[PROVIDED MATERIAL — start]

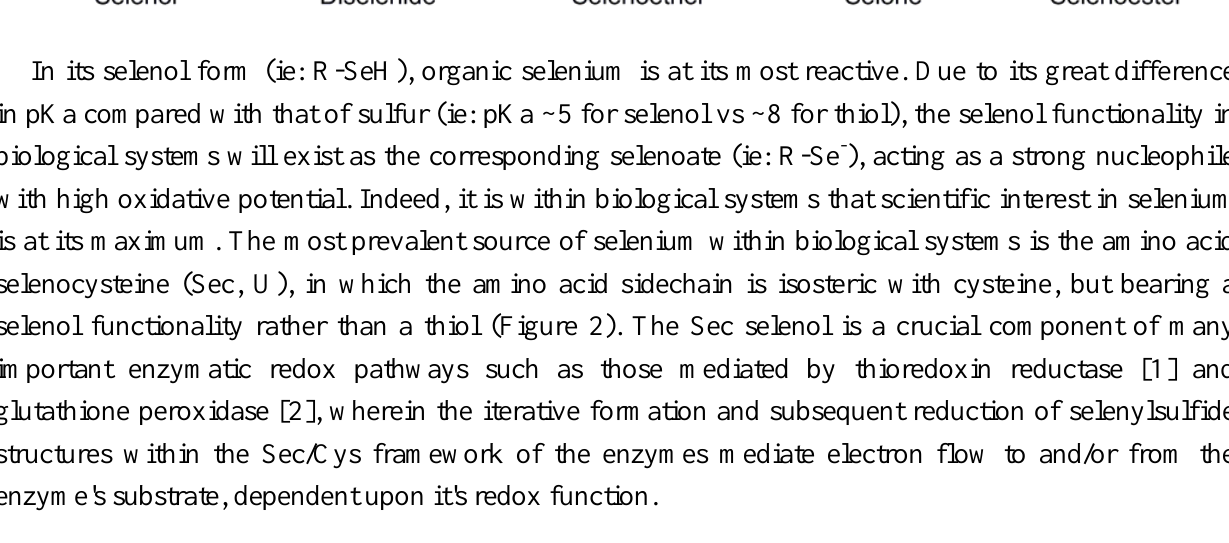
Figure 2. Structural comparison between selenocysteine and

[PROVIDED MATERIAL — finish]
[PROVIDED MATERIAL — start]

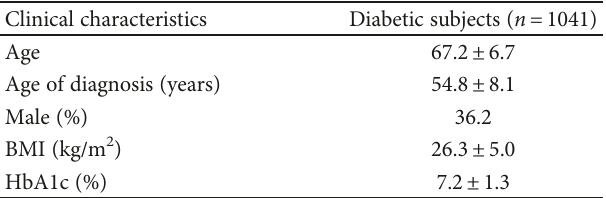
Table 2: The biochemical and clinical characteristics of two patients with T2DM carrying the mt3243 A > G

[PROVIDED MATERIAL — finish]
[PROVIDED MATERIAL — start]

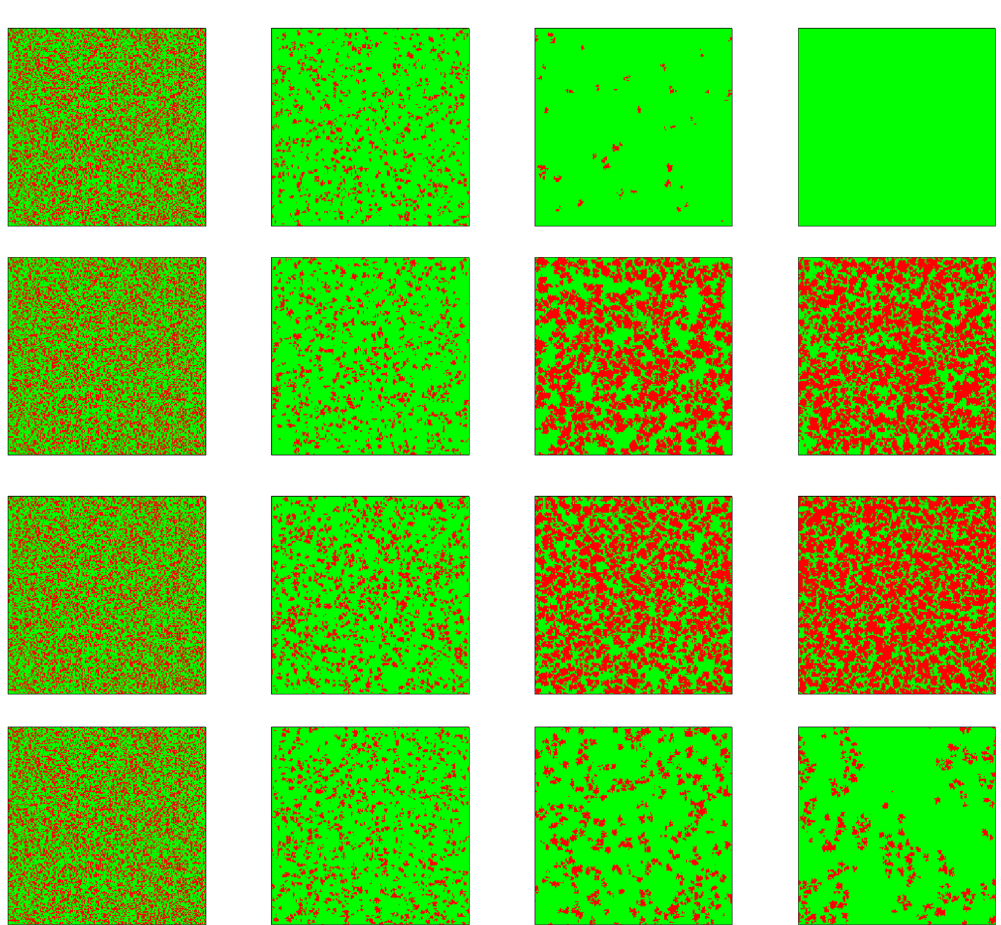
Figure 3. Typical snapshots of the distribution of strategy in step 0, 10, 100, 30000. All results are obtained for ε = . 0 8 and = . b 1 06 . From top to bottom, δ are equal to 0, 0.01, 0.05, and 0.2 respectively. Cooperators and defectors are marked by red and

[PROVIDED MATERIAL — finish]

WHAT THE TASK REQUIRES:
All lines with the string "Figure" must be copied from the data.

ANSWER AREA:
Figure 2. Structural comparison between selenocysteine and
Figure 3. Typical snapshots of the distribution of strategy in step 0, 10, 100, 30000. All results are obtained for ε = . 0 8 and = . b 1 06 . From top to bottom, δ are equal to 0, 0.01, 0.05, and 0.2 respectively. Cooperators and defectors are marked by red and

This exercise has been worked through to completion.